Earlier, on November 19, 2016, Hoá was beaten by police in Hà Tĩnh. The officers confiscated his equipment, including his mobile phone. He went into hiding upon his release, fearing more reprisal.
On January 23, authorities informed Hoá’s family that he had been officially detained after the family filed a petition to the provincial authorities. Police documents showed that Hoá was being held in violation of Article 258 of Vietnam’s penal code, for “abusing democratic freedoms to infringe on the interests of the state,” an offense that carries a maximum sentence of seven years in prison.
In April 2017, Colonel Nguyễn Tiến Nam, Deputy Director of the Hà Tĩnh police, publicly announced the charges against Hoá. According to the indictment, Hoá set up accounts on multiple social networks in order to post information to smear, distort, incite, slander the government, slander the Party.
That same month, authorities released a short video of Hoá confessing his guilt and asking for forgiveness. In the video, he asks others to not make “the same mistakes he has done.” Police also pointed to Hoá signing a $1,500 contract with foreign media outlets to produce 16 videos per month. Though authorities did not identify Radio Free Asia, the contract terms are those in his contract with RFA.
He has been held incommunicado since his arrest.

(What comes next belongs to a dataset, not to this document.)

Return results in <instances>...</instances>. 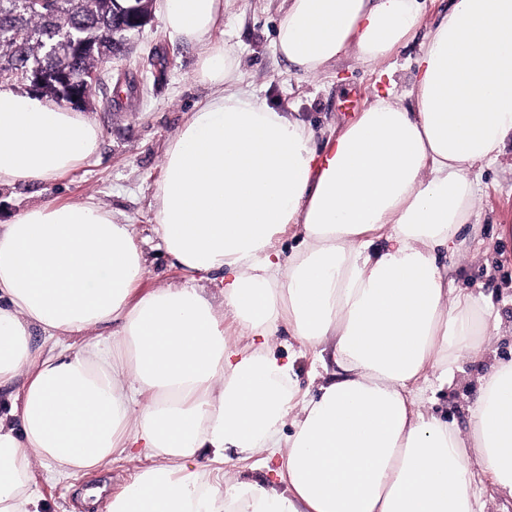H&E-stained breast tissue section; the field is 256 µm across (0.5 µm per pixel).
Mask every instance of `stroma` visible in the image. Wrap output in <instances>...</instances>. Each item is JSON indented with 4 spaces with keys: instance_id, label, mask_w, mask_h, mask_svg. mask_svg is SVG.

In August 2018, Hoa was beaten by Vietnamese authorities into making a confession against environmental activist Le Dinh Luong, who was on trial for attempting to overthrow the government. Speaking to RFA’s Vietnamese Service after the trial, Luong’s defense lawyer Ha Huy Son slammed the sentence handed down to his client, saying the court had presented “no evidence” to show that Luong had worked to overthrow the government, a charge frequently brought under Article 79 of Vietnam’s Penal Code to arrest and imprison democracy and human rights activists in the country.
“They based their decision on the testimony of two witnesses, Nguyen Van Hoa and Nguyen Viet Dung,” Son said. “But both of them have retracted what they said in earlier testimony.” “They now say that they were beaten and forced to say what they did,” he said.
Following the abuse of Hoa, the Committee to Protect Journalists condemned the actions of Vietnamese authorities. “Vietnamese authorities must stop immediately their harassment and abuse of reporter Nguyen Van Hoa,” said Shawn Crispin, CPJ’s Southeast Asia representative. “Instead of beating jailed journalists into making false confessions, Vietnamese authorities should free all journalists behind bars, reform the laws that put them there, and hold to account those who abused their power to commit this assault.”